Collected data:
┏━━

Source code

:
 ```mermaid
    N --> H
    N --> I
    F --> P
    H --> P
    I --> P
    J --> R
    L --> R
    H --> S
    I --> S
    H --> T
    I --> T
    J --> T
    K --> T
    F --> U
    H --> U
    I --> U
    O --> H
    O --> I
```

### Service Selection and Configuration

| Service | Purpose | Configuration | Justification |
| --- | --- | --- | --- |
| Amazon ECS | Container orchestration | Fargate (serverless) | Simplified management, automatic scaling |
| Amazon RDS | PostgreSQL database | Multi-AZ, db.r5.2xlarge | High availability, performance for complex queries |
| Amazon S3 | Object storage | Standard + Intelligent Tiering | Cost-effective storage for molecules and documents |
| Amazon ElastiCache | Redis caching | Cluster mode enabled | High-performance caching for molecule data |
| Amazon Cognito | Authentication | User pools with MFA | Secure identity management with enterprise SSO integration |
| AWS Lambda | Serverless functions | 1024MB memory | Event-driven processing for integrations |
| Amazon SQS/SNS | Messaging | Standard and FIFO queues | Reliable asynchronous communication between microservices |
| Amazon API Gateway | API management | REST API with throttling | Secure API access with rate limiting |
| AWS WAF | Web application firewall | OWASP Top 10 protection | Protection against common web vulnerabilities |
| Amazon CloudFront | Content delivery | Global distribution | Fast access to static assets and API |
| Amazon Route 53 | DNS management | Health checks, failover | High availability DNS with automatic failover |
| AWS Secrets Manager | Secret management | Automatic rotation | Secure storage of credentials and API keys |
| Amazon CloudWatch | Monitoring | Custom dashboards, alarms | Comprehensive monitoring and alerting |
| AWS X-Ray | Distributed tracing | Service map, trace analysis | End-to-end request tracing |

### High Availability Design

┗━━

→ TO DO: Only the lines of the data holding the string "with" are wanted; copy each of them.

→ EXERCISE ANSWER:
| Amazon Cognito | Authentication | User pools with MFA | Secure identity management with enterprise SSO integration |
| Amazon API Gateway | API management | REST API with throttling | Secure API access with rate limiting |
| Amazon Route 53 | DNS management | Health checks, failover | High availability DNS with automatic failover |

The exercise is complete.